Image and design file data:

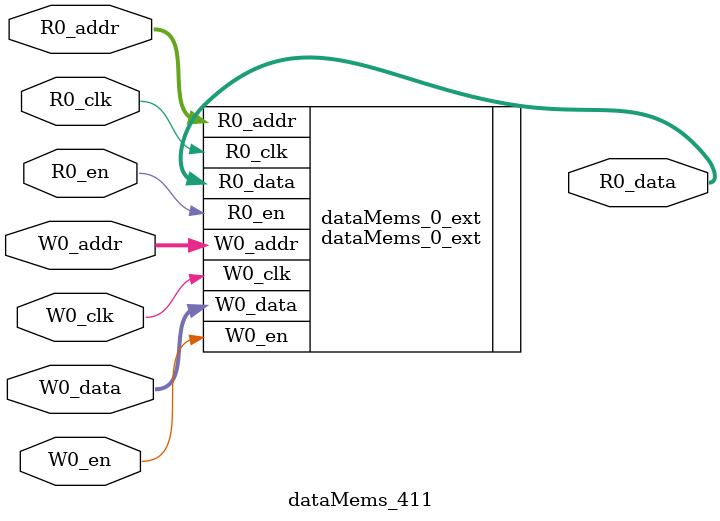
<source format=sv>
`ifndef RANDOMIZE
  `ifdef RANDOMIZE_REG_INIT
    `define RANDOMIZE
  `endif // RANDOMIZE_REG_INIT
`endif // not def RANDOMIZE
`ifndef RANDOMIZE
  `ifdef RANDOMIZE_MEM_INIT
    `define RANDOMIZE
  `endif // RANDOMIZE_MEM_INIT
`endif // not def RANDOMIZE

`ifndef RANDOM
  `define RANDOM $random
`endif // not def RANDOM

// Users can define 'PRINTF_COND' to add an extra gate to prints.
`ifndef PRINTF_COND_
  `ifdef PRINTF_COND
    `define PRINTF_COND_ (`PRINTF_COND)
  `else  // PRINTF_COND
    `define PRINTF_COND_ 1
  `endif // PRINTF_COND
`endif // not def PRINTF_COND_

// Users can define 'ASSERT_VERBOSE_COND' to add an extra gate to assert error printing.
`ifndef ASSERT_VERBOSE_COND_
  `ifdef ASSERT_VERBOSE_COND
    `define ASSERT_VERBOSE_COND_ (`ASSERT_VERBOSE_COND)
  `else  // ASSERT_VERBOSE_COND
    `define ASSERT_VERBOSE_COND_ 1
  `endif // ASSERT_VERBOSE_COND
`endif // not def ASSERT_VERBOSE_COND_

// Users can define 'STOP_COND' to add an extra gate to stop conditions.
`ifndef STOP_COND_
  `ifdef STOP_COND
    `define STOP_COND_ (`STOP_COND)
  `else  // STOP_COND
    `define STOP_COND_ 1
  `endif // STOP_COND
`endif // not def STOP_COND_

// Users can define INIT_RANDOM as general code that gets injected into the
// initializer block for modules with registers.
`ifndef INIT_RANDOM
  `define INIT_RANDOM
`endif // not def INIT_RANDOM

// If using random initialization, you can also define RANDOMIZE_DELAY to
// customize the delay used, otherwise 0.002 is used.
`ifndef RANDOMIZE_DELAY
  `define RANDOMIZE_DELAY 0.002
`endif // not def RANDOMIZE_DELAY

// Define INIT_RANDOM_PROLOG_ for use in our modules below.
`ifndef INIT_RANDOM_PROLOG_
  `ifdef RANDOMIZE
    `ifdef VERILATOR
      `define INIT_RANDOM_PROLOG_ `INIT_RANDOM
    `else  // VERILATOR
      `define INIT_RANDOM_PROLOG_ `INIT_RANDOM #`RANDOMIZE_DELAY begin end
    `endif // VERILATOR
  `else  // RANDOMIZE
    `define INIT_RANDOM_PROLOG_
  `endif // RANDOMIZE
`endif // not def INIT_RANDOM_PROLOG_

// Include register initializers in init blocks unless synthesis is set
`ifndef SYNTHESIS
  `ifndef ENABLE_INITIAL_REG_
    `define ENABLE_INITIAL_REG_
  `endif // not def ENABLE_INITIAL_REG_
`endif // not def SYNTHESIS

// Include rmemory initializers in init blocks unless synthesis is set
`ifndef SYNTHESIS
  `ifndef ENABLE_INITIAL_MEM_
    `define ENABLE_INITIAL_MEM_
  `endif // not def ENABLE_INITIAL_MEM_
`endif // not def SYNTHESIS

module dataMems_411(	// @[generators/ara/src/main/scala/UnsafeAXI4ToTL.scala:365:62]
  input  [4:0]  R0_addr,
  input         R0_en,
  input         R0_clk,
  output [66:0] R0_data,
  input  [4:0]  W0_addr,
  input         W0_en,
  input         W0_clk,
  input  [66:0] W0_data
);

  dataMems_0_ext dataMems_0_ext (	// @[generators/ara/src/main/scala/UnsafeAXI4ToTL.scala:365:62]
    .R0_addr (R0_addr),
    .R0_en   (R0_en),
    .R0_clk  (R0_clk),
    .R0_data (R0_data),
    .W0_addr (W0_addr),
    .W0_en   (W0_en),
    .W0_clk  (W0_clk),
    .W0_data (W0_data)
  );
endmodule


</source>
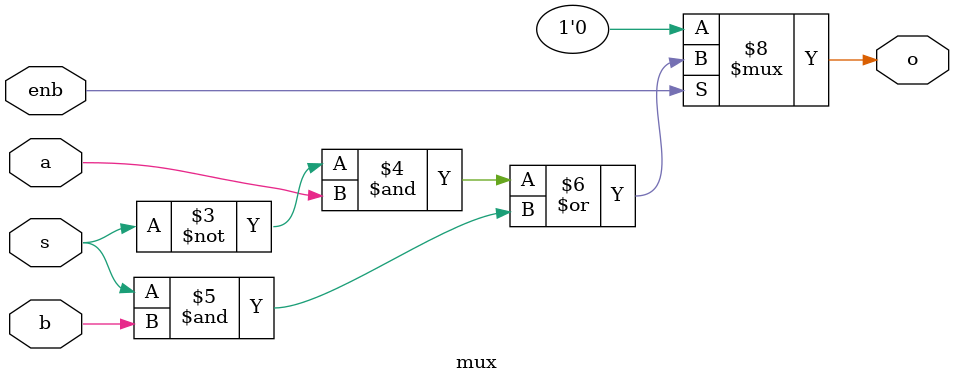
<source format=v>
module mux (
  input a,
  input b,
  input s,
  input enb,
  output reg o
);

  always @(*) begin
    if (enb == 0)
      o = 0;
    else
      o = (~s & a) | (s & b);
  end

endmodule

</source>
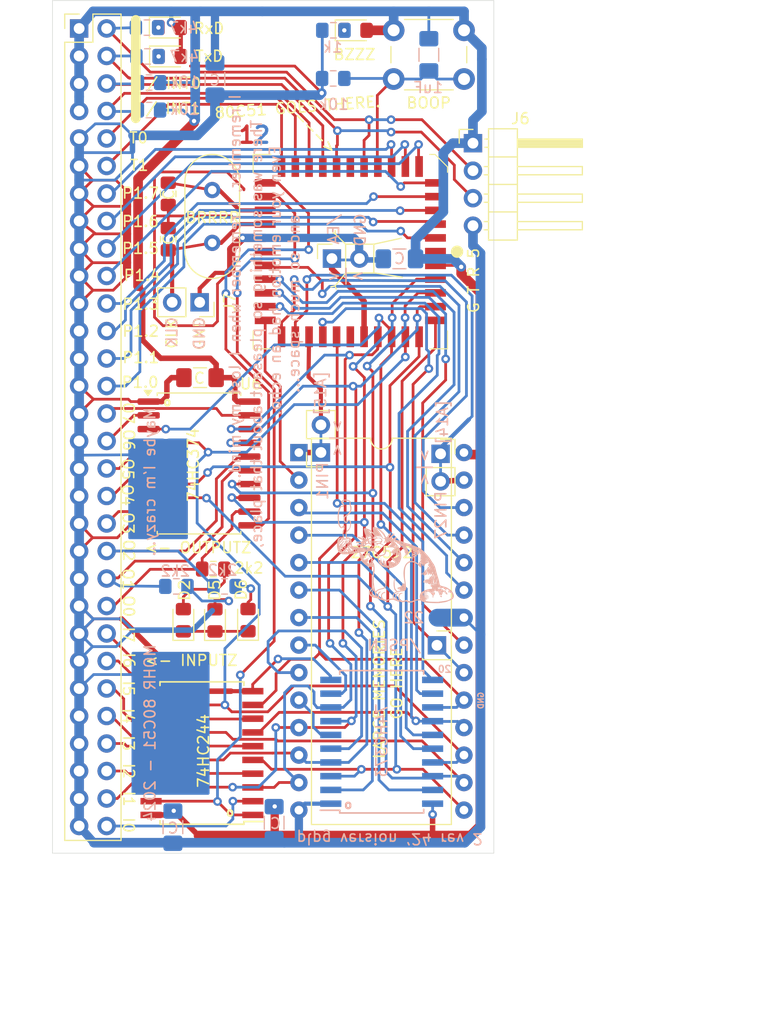
<source format=kicad_pcb>
(kicad_pcb
	(version 20240108)
	(generator "pcbnew")
	(generator_version "8.0")
	(general
		(thickness 1.6)
		(legacy_teardrops no)
	)
	(paper "USLetter")
	(layers
		(0 "F.Cu" signal)
		(31 "B.Cu" signal)
		(32 "B.Adhes" user "B.Adhesive")
		(33 "F.Adhes" user "F.Adhesive")
		(34 "B.Paste" user)
		(35 "F.Paste" user)
		(36 "B.SilkS" user "B.Silkscreen")
		(37 "F.SilkS" user "F.Silkscreen")
		(38 "B.Mask" user)
		(39 "F.Mask" user)
		(40 "Dwgs.User" user "User.Drawings")
		(41 "Cmts.User" user "User.Comments")
		(42 "Eco1.User" user "User.Eco1")
		(43 "Eco2.User" user "User.Eco2")
		(44 "Edge.Cuts" user)
		(45 "Margin" user)
		(46 "B.CrtYd" user "B.Courtyard")
		(47 "F.CrtYd" user "F.Courtyard")
		(48 "B.Fab" user)
		(49 "F.Fab" user)
	)
	(setup
		(pad_to_mask_clearance 0)
		(allow_soldermask_bridges_in_footprints no)
		(pcbplotparams
			(layerselection 0x00010fc_ffffffff)
			(plot_on_all_layers_selection 0x0000000_00000000)
			(disableapertmacros no)
			(usegerberextensions no)
			(usegerberattributes yes)
			(usegerberadvancedattributes yes)
			(creategerberjobfile yes)
			(dashed_line_dash_ratio 12.000000)
			(dashed_line_gap_ratio 3.000000)
			(svgprecision 4)
			(plotframeref no)
			(viasonmask no)
			(mode 1)
			(useauxorigin no)
			(hpglpennumber 1)
			(hpglpenspeed 20)
			(hpglpendiameter 15.000000)
			(pdf_front_fp_property_popups yes)
			(pdf_back_fp_property_popups yes)
			(dxfpolygonmode yes)
			(dxfimperialunits yes)
			(dxfusepcbnewfont yes)
			(psnegative no)
			(psa4output no)
			(plotreference yes)
			(plotvalue yes)
			(plotfptext yes)
			(plotinvisibletext no)
			(sketchpadsonfab no)
			(subtractmaskfromsilk no)
			(outputformat 1)
			(mirror no)
			(drillshape 0)
			(scaleselection 1)
			(outputdirectory "gbr/")
		)
	)
	(net 0 "")
	(net 1 "GND")
	(net 2 "Net-(U1-XTAL2)")
	(net 3 "Net-(J7-Pin_2)")
	(net 4 "Net-(U1-RST)")
	(net 5 "+5V")
	(net 6 "Net-(D1-K)")
	(net 7 "Net-(D2-A)")
	(net 8 "Net-(D3-K)")
	(net 9 "Net-(D4-K)")
	(net 10 "Net-(D5-A)")
	(net 11 "Net-(D6-A)")
	(net 12 "Net-(J3-Pin_1)")
	(net 13 "Net-(J4-Pin_1)")
	(net 14 "Net-(J5-Pin_1)")
	(net 15 "unconnected-(U1-NC-Pad34)")
	(net 16 "Net-(U1-ALE{slash}PROG)")
	(net 17 "Net-(U1-P2.5{slash}A13)")
	(net 18 "Net-(U1-P2.4{slash}A12)")
	(net 19 "T1")
	(net 20 "T0")
	(net 21 "INT1")
	(net 22 "INT0")
	(net 23 "TxD")
	(net 24 "RxD")
	(net 25 "I7")
	(net 26 "I6")
	(net 27 "I5")
	(net 28 "I4")
	(net 29 "I3")
	(net 30 "I2")
	(net 31 "I1")
	(net 32 "I0")
	(net 33 "O7")
	(net 34 "O6")
	(net 35 "O5")
	(net 36 "O4")
	(net 37 "O3")
	(net 38 "O2")
	(net 39 "O1")
	(net 40 "O0")
	(net 41 "Net-(U1-P2.3{slash}A11)")
	(net 42 "Net-(U1-P2.2{slash}A10)")
	(net 43 "Net-(U1-P2.1{slash}A9)")
	(net 44 "Net-(U1-P2.0{slash}A8)")
	(net 45 "P0")
	(net 46 "P1")
	(net 47 "P2")
	(net 48 "P3")
	(net 49 "P4")
	(net 50 "P5")
	(net 51 "P6")
	(net 52 "P7")
	(net 53 "unconnected-(U1-NC-Pad23)")
	(net 54 "Net-(U1-P3.7{slash}nRD)")
	(net 55 "Net-(U1-P3.6{slash}nWR)")
	(net 56 "unconnected-(U1-NC-Pad12)")
	(net 57 "AD4")
	(net 58 "AD5")
	(net 59 "AD6")
	(net 60 "AD7")
	(net 61 "A4")
	(net 62 "A5")
	(net 63 "A6")
	(net 64 "A7")
	(net 65 "A0")
	(net 66 "A1")
	(net 67 "A2")
	(net 68 "A3")
	(net 69 "AD2")
	(net 70 "AD0")
	(net 71 "AD3")
	(net 72 "AD1")
	(net 73 "unconnected-(U1-NC-Pad1)")
	(footprint "Button_Switch_THT:SW_PUSH_6mm" (layer "F.Cu") (at 120 63.5))
	(footprint "Package_LCC:PLCC-44" (layer "F.Cu") (at 116 83.94 -90))
	(footprint "Connector_PinHeader_2.54mm:PinHeader_2x30_P2.54mm_Vertical" (layer "F.Cu") (at 90.96 63.33))
	(footprint "Capacitor_SMD:C_1206_3216Metric_Pad1.42x1.75mm_HandSolder" (layer "F.Cu") (at 102.1223 95.5802 180))
	(footprint "LED_SMD:LED_0805_2012Metric_Pad1.15x1.40mm_HandSolder" (layer "F.Cu") (at 116.475 63.5))
	(footprint "Resistor_SMD:R_0805_2012Metric_Pad1.15x1.40mm_HandSolder" (layer "F.Cu") (at 103.3436 113.2586 180))
	(footprint "LED_SMD:LED_0805_2012Metric_Pad1.15x1.40mm_HandSolder" (layer "F.Cu") (at 99.305 63.246))
	(footprint "LED_SMD:LED_0805_2012Metric_Pad1.15x1.40mm_HandSolder" (layer "F.Cu") (at 99.323 65.913))
	(footprint "Connector_PinSocket_2.54mm:PinSocket_1x02_P2.54mm_Vertical" (layer "F.Cu") (at 113.284 102.489 180))
	(footprint "Package_DIP:DIP-28_W15.24mm" (layer "F.Cu") (at 111.25 102.5))
	(footprint "Connector_PinSocket_2.54mm:PinSocket_1x02_P2.54mm_Vertical" (layer "F.Cu") (at 124.333 102.616))
	(footprint "Capacitor_SMD:C_0805_2012Metric_Pad1.15x1.40mm_HandSolder" (layer "F.Cu") (at 99.187 78.604 -90))
	(footprint "Crystal:Crystal_HC49-4H_Vertical" (layer "F.Cu") (at 103.25 78.25 -90))
	(footprint "Capacitor_SMD:C_0805_2012Metric_Pad1.15x1.40mm_HandSolder" (layer "F.Cu") (at 99.187 82.795 90))
	(footprint "Connector_PinSocket_2.54mm:PinSocket_1x02_P2.54mm_Vertical" (layer "F.Cu") (at 114.3 84.582 90))
	(footprint "Package_SO:SOIC-20W_7.5x12.8mm_P1.27mm" (layer "F.Cu") (at 102.3 130.25 180))
	(footprint "MountingHole:MountingHole_3.2mm_M3" (layer "F.Cu") (at 108.7 64.4))
	(footprint "Connector_PinSocket_2.54mm:PinSocket_1x01_P2.54mm_Vertical" (layer "F.Cu") (at 124 120.3))
	(footprint "Package_SO:SOIC-20W_7.5x12.8mm_P1.27mm" (layer "F.Cu") (at 102.03 103.505))
	(footprint "LED_SMD:LED_0805_2012Metric_Pad1.15x1.40mm_HandSolder" (layer "F.Cu") (at 106.553 117.974 90))
	(footprint "LED_SMD:LED_0805_2012Metric_Pad1.15x1.40mm_HandSolder" (layer "F.Cu") (at 100.584 117.983 90))
	(footprint "Connector_PinSocket_2.54mm:PinSocket_1x02_P2.54mm_Vertical" (layer "F.Cu") (at 102.088 88.6202 -90))
	(footprint "Connector_PinHeader_2.54mm:PinHeader_1x04_P2.54mm_Horizontal" (layer "F.Cu") (at 127.324 73.924))
	(footprint "LED_SMD:LED_0805_2012Metric_Pad1.15x1.40mm_HandSolder" (layer "F.Cu") (at 103.505 117.992 90))
	(footprint "Capacitor_SMD:C_1206_3216Metric_Pad1.42x1.75mm_HandSolder" (layer "B.Cu") (at 123.25 65.7625 -90))
	(footprint "Package_SO:SOIC-20W_7.5x12.8mm_P1.27mm" (layer "B.Cu") (at 118.8984 129.2098))
	(footprint "Capacitor_SMD:C_1206_3216Metric_Pad1.42x1.75mm_HandSolder" (layer "B.Cu") (at 108.966 136.6885 -90))
	(footprint "Capacitor_SMD:C_1206_3216Metric_Pad1.42x1.75mm_HandSolder" (layer "B.Cu") (at 99.6188 137.0949 -90))
	(footprint "Resistor_SMD:R_0805_2012Metric_Pad1.15x1.40mm_HandSolder" (layer "B.Cu") (at 114.436 63.5 180))
	(footprint "Resistor_SMD:R_0805_2012Metric_Pad1.15x1.40mm_HandSolder" (layer "B.Cu") (at 114.418 67.945 180))
	(footprint "Resistor_SMD:R_0805_2012Metric_Pad1.15x1.40mm_HandSolder"
		(layer "B.Cu")
		(uuid "00000000-0000-0000-0000-000067211532")
		(at 99.94 114.8588 180)
		(descr "Resistor SMD 0805 (2012 Metric), square (rectangular) end terminal, IPC_7351 nominal with elongated pad for handsoldering. (Body size source: https://docs.google.com/spreadsheets/d/1BsfQQcO9C6DZCsRaXUlFlo91Tg2WpOkGARC1WS5S8t0/edit?usp=sharing), generated with kicad-footprint-generator")
		(tags "resistor handsolder")
		(property "Reference" "R4"
			(at 0 1.65 180)
			(layer "F.Fab")
			(uuid "fa24632f-3b90-44f6-bc90-0f8eab127f39")
			(effects
				(font
					(size 1 1)
					(thickness 0.15)
				)
				(justify mirror)
			)
		)
		(property "Value" "R"
			(at 0 -1.65 180)
			(layer "B.Fab")
			(uuid "cc98f0cf-8572-4a5d-ba0c-264c8ed6af2f")
			(effects
				(font
					(size 1 1)
					(thickness 0.15)
				)
				(just
... [357201 chars truncated]
</source>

● YOUR INSTRUCTIONS
Above are the records; print exactly the lines from the line with "(at 124.333 102.616))" to the line with "(at 102.03 103.505))", including both, and nothing else.

● WRITTEN SOLUTION
	(footprint "Connector_PinSocket_2.54mm:PinSocket_1x02_P2.54mm_Vertical" (layer "F.Cu") (at 124.333 102.616))
	(footprint "Capacitor_SMD:C_0805_2012Metric_Pad1.15x1.40mm_HandSolder" (layer "F.Cu") (at 99.187 78.604 -90))
	(footprint "Crystal:Crystal_HC49-4H_Vertical" (layer "F.Cu") (at 103.25 78.25 -90))
	(footprint "Capacitor_SMD:C_0805_2012Metric_Pad1.15x1.40mm_HandSolder" (layer "F.Cu") (at 99.187 82.795 90))
	(footprint "Connector_PinSocket_2.54mm:PinSocket_1x02_P2.54mm_Vertical" (layer "F.Cu") (at 114.3 84.582 90))
	(footprint "Package_SO:SOIC-20W_7.5x12.8mm_P1.27mm" (layer "F.Cu") (at 102.3 130.25 180))
	(footprint "MountingHole:MountingHole_3.2mm_M3" (layer "F.Cu") (at 108.7 64.4))
	(footprint "Connector_PinSocket_2.54mm:PinSocket_1x01_P2.54mm_Vertical" (layer "F.Cu") (at 124 120.3))
	(footprint "Package_SO:SOIC-20W_7.5x12.8mm_P1.27mm" (layer "F.Cu") (at 102.03 103.505))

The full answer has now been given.